Secretary Rumsfeld says some changes are inevitable, and that political considerations are legitimate as Iraq makes the transition to an elected government. But he says he urged Iraq's new leaders not to make unnecessary changes in key military positions, and in the ministries of Defense and Interior that supervise the security forces.
"To have success in the security forces, you have to have several things," he said. "And these are the words I used, 'You need to have competent people.'"
Secretary Rumsfeld did not directly refer to the dispute between Shi'ite and Sunni factions in Iraq. The election victory of parties representing the country's Shi'ite majority has raised concerns that the new leaders may oust experienced Sunni military officers and civilian officials, because of their work for the former regime.
But Secretary Rumsfeld says even changing too often from one competent official or military officer to another would have a detrimental effect on the crucial effort to defeat the country's insurgency.
"We talked about trying to avoid undue turbulence," he said. "In other words, you can have equally competent people, but if you keep changing them, there's slippage.
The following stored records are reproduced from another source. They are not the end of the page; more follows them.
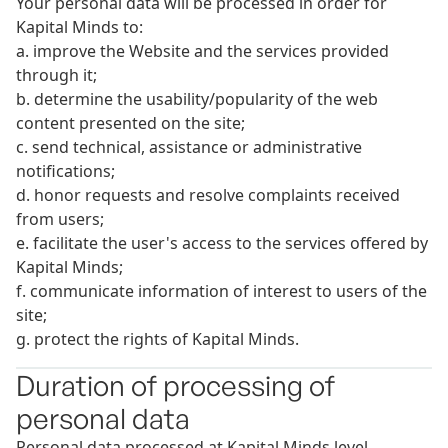
Your personal data will be processed in order for
Kapital Minds to:
a. improve the Website and the services provided
through it;
b. determine the usability/popularity of the web
content presented on the site;
c. send technical, assistance or administrative
notifications;
d. honor requests and resolve complaints received
from users;
e. facilitate the user's access to the services offered by
Kapital Minds;
f. communicate information of interest to users of the
site;
g. protect the rights of Kapital Minds.
Duration of processing of
personal data
Personal data processed at Kapital Minds level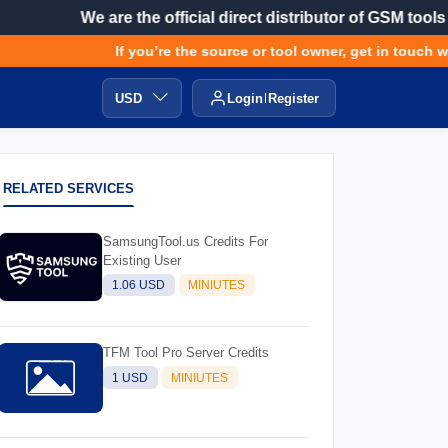
We are the official direct distributor of GSM tools
If you’re the source or tool owner, get in touch wit
USD
Login
Register
RELATED SERVICES
SamsungTool.us Credits For
Existing User
1.06 USD
MINIUTES
TFM Tool Pro Server Credits
1 USD
MINIUTES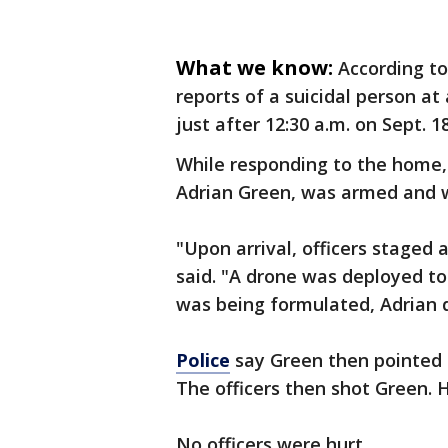
What we know:
According t
reports of a suicidal person a
just after 12:30 a.m. on Sept. 18
While responding to the home, 
Adrian Green, was armed and w
"Upon arrival, officers staged 
said. "A drone was deployed to 
was being formulated, Adrian d
Police
say Green then pointed 
The officers then shot Green.
No officers were hurt.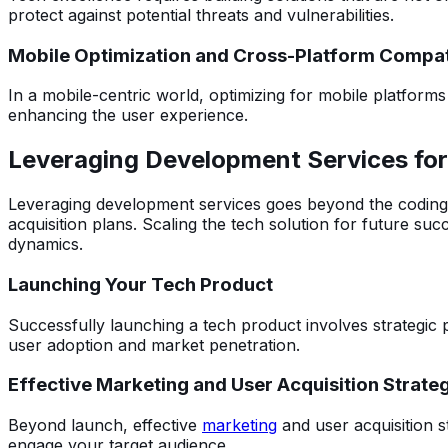
protect against potential threats and vulnerabilities.
Mobile Optimization and Cross-Platform Compati
In a mobile-centric world, optimizing for mobile platforms
enhancing the user experience.
Leveraging Development Services fo
Leveraging development services goes beyond the coding p
acquisition plans. Scaling the tech solution for future su
dynamics.
Launching Your Tech Product
Successfully launching a tech product involves strategic 
user adoption and market penetration.
Effective Marketing and User Acquisition Strate
Beyond launch, effective
marketing
and user acquisition st
engage your target audience.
There just inevitably is slippage. And we can't afford slippage. If they want to reduce the level of the insurgency, having competent people and avoiding unnecessary turbulence is a high priority."
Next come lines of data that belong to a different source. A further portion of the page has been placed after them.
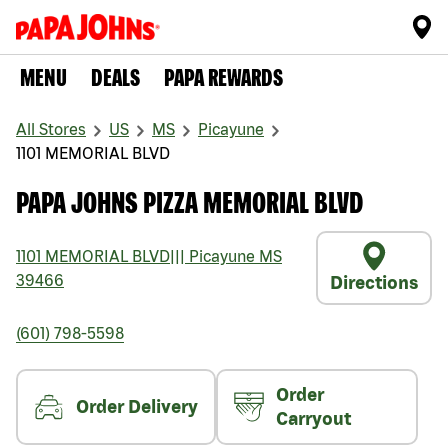
MENU
DEALS
PAPA REWARDS
All Stores
US
MS
Picayune
1101 MEMORIAL BLVD
PAPA JOHNS PIZZA MEMORIAL BLVD
1101 MEMORIAL BLVD
|||
Picayune
MS
39466
Directions
(601) 798-5598
Order
Order Delivery
Carryout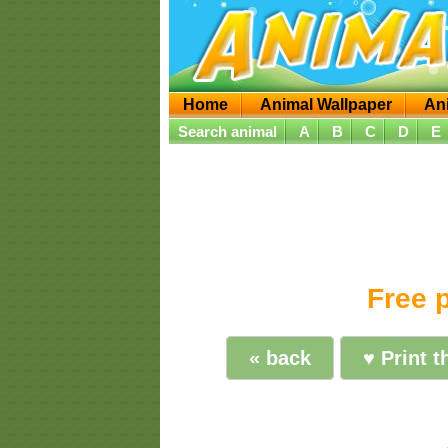
Home
Animal Wallpaper
An
Search animal
A
B
C
D
E
Free p
« back
♥ Print t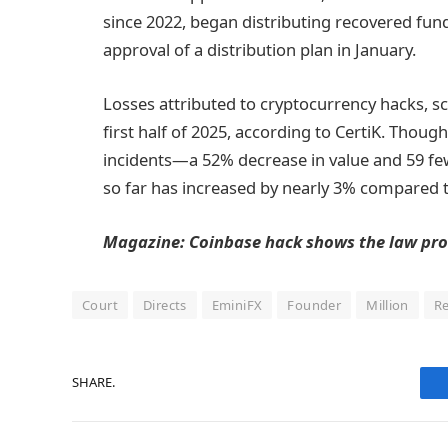
since 2022, began distributing recovered funds
approval of a distribution plan in January.
Losses attributed to cryptocurrency hacks, sc
first half of 2025, according to CertiK. Thoug
incidents—a 52% decrease in value and 59 fe
so far has increased by nearly 3% compared 
Magazine:
Coinbase hack shows the law pro
Court
Directs
EminiFX
Founder
Million
R
SHARE.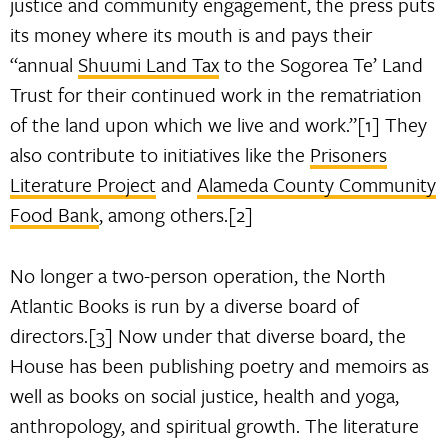
justice and community engagement, the press puts
its money where its mouth is and pays their
“annual
Shuumi Land Tax
to the Sogorea Te’ Land
Trust for their continued work in the rematriation
of the land upon which we live and work.”[1] They
also contribute to initiatives like the
Prisoners
Literature Project
and
Alameda County Community
Food Bank
, among others.[2]
No longer a two-person operation, the North
Atlantic Books is run by a diverse board of
directors.[3] Now under that diverse board, the
House has been publishing poetry and memoirs as
well as books on social justice, health and yoga,
anthropology, and spiritual growth. The literature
At the same news conference, the top U.S. military officer, General Richard Myers, acknowledged it is taking longer for Iraq's new leaders to form a government than U.S. officials had hoped. He said political progress in Iraq is important in fighting the insurgency for more than just military reasons.
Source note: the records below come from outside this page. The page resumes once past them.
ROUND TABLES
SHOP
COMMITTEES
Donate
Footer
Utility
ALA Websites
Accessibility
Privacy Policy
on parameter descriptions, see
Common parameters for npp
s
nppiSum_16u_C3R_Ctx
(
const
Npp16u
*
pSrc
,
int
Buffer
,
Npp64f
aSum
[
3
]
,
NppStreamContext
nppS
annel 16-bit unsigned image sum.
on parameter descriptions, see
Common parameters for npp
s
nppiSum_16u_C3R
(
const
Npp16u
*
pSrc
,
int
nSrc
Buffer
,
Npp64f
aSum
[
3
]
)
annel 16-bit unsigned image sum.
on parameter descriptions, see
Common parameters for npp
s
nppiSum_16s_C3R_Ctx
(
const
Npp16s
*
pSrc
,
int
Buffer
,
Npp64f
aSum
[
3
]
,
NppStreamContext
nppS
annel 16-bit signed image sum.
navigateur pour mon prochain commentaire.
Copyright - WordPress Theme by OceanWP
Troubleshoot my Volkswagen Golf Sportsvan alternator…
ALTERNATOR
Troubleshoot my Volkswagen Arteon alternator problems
"For things to work in Iraq, you've got to work against, what we said, all these lines of operation, of which good governance is one, which means the political process must go forward," he said. "We must have a cabinet appointed here very quickly. People must focus on two things - developing a constitution and developing their ministries into functioning ministries that continue to help. And that's what will give the disenfranchised and the various sects hope. And that's got to be part of the strategy."
General Myers said economic improvements are also essential to give Iraqis more confidence in the future under the planned political process, and convince more of them to help fight the insurgents by providing information about it to the coalition and the new Iraqi security forces.
He says the capture of 10 men suspected of involvement in the shooting down of a civilian helicopter near Baghdad last week came from information provided by a concerned citizen. And he says that is only one example of such cooperation, which he says has been growing, and he predicts will grow more as the political process proceeds.